[TEXT EXCERPT]
Then we make use of the **DBIO** class:

In [None]:
from tsio import DBIO

db = DBIO(host_address="localhost", db_name="test", collection_name="test")

# Writing to the database.
db.write(timeseries)

In [None]:
# Selecting from database based on attributes.
ts_selection = db.select(ISSUE_DATE=pd.to_datetime("2018-01-01"))
print(ts_selection)
print("Type of the returned object: " + str(type(ts_selection)))

The 'select' operation above actually returns a TimeSeriesCollection object. This object is basically an
OrderedDict of TimeSeries objects, indexed by names (the ts_name attribute of each TimeSeries).

**Note**: This means that TimeSeries with the same ts_name should not be added to the same TimeSeriesCollection,
unless you want to replace the existent TimeSeries.

In [None]:
# A TimeSeriesCollection behaves like an iterable of TimeSeries:
for ts in ts_selection:
    print(ts)

### Note:

In the result above, you can see that the "select" method returns a time series collection, but the time series
contained in it are empty. It retrieves the names of the time series, but not their content. To do this, we must
**read** the time series collection.

In [None]:
# Reading the selection.
db.read(ts_selection)
for ts in ts_selection:
    print(ts)

### Note:

If you run the above cell twice, you may notice that a "LAST_USE" attribute was added to the time series. This is by default, because some of the plugins we have implemented rely on this. The "LAST_USE" attribute represents the last date (GMT) when the time series was read or written. Maybe in the future we may add a kill-switch for this behaviour.

In [None]:
# Now let us add some other time series to our database.

[PROVIDED DATA]
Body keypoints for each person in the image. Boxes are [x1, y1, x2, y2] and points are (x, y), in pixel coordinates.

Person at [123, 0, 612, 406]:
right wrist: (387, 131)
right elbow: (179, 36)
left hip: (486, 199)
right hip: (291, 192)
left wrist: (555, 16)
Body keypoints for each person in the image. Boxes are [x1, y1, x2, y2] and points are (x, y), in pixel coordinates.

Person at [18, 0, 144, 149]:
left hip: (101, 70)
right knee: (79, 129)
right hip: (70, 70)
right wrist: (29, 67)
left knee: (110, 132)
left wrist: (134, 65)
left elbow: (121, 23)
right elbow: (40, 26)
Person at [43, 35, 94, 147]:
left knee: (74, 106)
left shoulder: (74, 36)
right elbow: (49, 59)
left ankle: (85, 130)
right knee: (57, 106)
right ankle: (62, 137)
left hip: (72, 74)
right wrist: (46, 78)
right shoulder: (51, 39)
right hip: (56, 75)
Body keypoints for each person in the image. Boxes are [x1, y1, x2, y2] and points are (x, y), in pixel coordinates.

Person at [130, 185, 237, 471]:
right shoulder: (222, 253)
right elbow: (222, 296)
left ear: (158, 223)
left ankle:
...
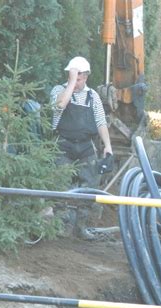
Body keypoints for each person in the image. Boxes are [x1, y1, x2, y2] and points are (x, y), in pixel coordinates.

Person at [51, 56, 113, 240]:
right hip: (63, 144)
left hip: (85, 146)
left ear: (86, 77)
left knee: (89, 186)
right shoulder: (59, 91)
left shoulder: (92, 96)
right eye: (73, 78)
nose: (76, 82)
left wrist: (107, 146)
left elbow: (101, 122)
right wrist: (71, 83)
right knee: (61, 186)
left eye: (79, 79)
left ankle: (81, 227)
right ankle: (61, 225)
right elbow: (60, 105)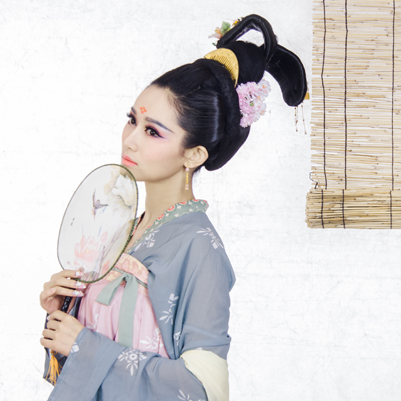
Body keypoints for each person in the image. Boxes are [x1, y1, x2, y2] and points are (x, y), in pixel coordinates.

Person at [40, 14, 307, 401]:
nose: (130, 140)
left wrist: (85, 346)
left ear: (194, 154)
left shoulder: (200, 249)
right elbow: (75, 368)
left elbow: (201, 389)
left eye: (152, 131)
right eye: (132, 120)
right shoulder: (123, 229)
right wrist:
* * *
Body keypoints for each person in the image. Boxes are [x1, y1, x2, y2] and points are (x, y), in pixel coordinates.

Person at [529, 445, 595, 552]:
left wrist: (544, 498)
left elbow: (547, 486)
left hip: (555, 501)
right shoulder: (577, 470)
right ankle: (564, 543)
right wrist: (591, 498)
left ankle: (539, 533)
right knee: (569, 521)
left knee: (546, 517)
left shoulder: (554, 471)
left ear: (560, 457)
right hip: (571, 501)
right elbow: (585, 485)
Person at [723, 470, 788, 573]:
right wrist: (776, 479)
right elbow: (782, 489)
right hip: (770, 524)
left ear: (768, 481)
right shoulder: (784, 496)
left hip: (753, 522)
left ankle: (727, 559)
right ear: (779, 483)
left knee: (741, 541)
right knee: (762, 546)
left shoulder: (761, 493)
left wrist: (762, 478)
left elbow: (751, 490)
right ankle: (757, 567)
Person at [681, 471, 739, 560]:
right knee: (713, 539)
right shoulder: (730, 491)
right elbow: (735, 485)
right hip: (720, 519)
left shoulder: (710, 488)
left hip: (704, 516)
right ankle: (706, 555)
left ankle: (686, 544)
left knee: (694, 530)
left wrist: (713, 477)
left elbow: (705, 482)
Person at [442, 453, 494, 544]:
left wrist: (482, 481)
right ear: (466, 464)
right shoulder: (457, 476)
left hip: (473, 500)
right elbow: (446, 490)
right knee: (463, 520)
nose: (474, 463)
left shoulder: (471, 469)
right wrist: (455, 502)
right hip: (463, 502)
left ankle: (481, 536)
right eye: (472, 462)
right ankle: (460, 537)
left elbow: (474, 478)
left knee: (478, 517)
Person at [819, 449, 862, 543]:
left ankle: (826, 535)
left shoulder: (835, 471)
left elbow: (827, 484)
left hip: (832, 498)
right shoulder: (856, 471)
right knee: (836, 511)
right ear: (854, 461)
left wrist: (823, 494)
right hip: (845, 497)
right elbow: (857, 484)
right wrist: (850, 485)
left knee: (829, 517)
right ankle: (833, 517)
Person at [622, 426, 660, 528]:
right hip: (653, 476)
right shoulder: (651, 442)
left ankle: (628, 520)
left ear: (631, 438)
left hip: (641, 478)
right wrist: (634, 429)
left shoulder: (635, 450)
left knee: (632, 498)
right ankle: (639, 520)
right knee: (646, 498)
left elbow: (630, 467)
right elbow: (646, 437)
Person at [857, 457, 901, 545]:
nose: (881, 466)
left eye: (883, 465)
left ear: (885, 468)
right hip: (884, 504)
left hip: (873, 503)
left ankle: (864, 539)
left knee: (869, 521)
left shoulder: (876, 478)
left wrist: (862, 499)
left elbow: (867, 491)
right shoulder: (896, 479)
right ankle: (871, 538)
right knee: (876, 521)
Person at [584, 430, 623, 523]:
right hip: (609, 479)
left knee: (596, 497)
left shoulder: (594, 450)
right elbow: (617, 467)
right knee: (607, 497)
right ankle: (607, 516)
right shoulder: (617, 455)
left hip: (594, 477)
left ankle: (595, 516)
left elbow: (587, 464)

[PARTS OF THE EXERCISE]
1. According to the DBIO excerpt, what kind of object does the "select" operation return?
2. Reproduce the passage of the DBIO excerpt that opens with the words containing "Then we make" and closes with "print(ts_selection)".
You won't need the items for anything here.

[COMPLETED EXERCISE]
1. A TimeSeriesCollection object.

2.
Then we make use of the **DBIO** class:

In [None]:
from tsio import DBIO

db = DBIO(host_address="localhost", db_name="test", collection_name="test")

# Writing to the database.
db.write(timeseries)

In [None]:
# Selecting from database based on attributes.
ts_selection = db.select(ISSUE_DATE=pd.to_datetime("2018-01-01"))
print(ts_selection)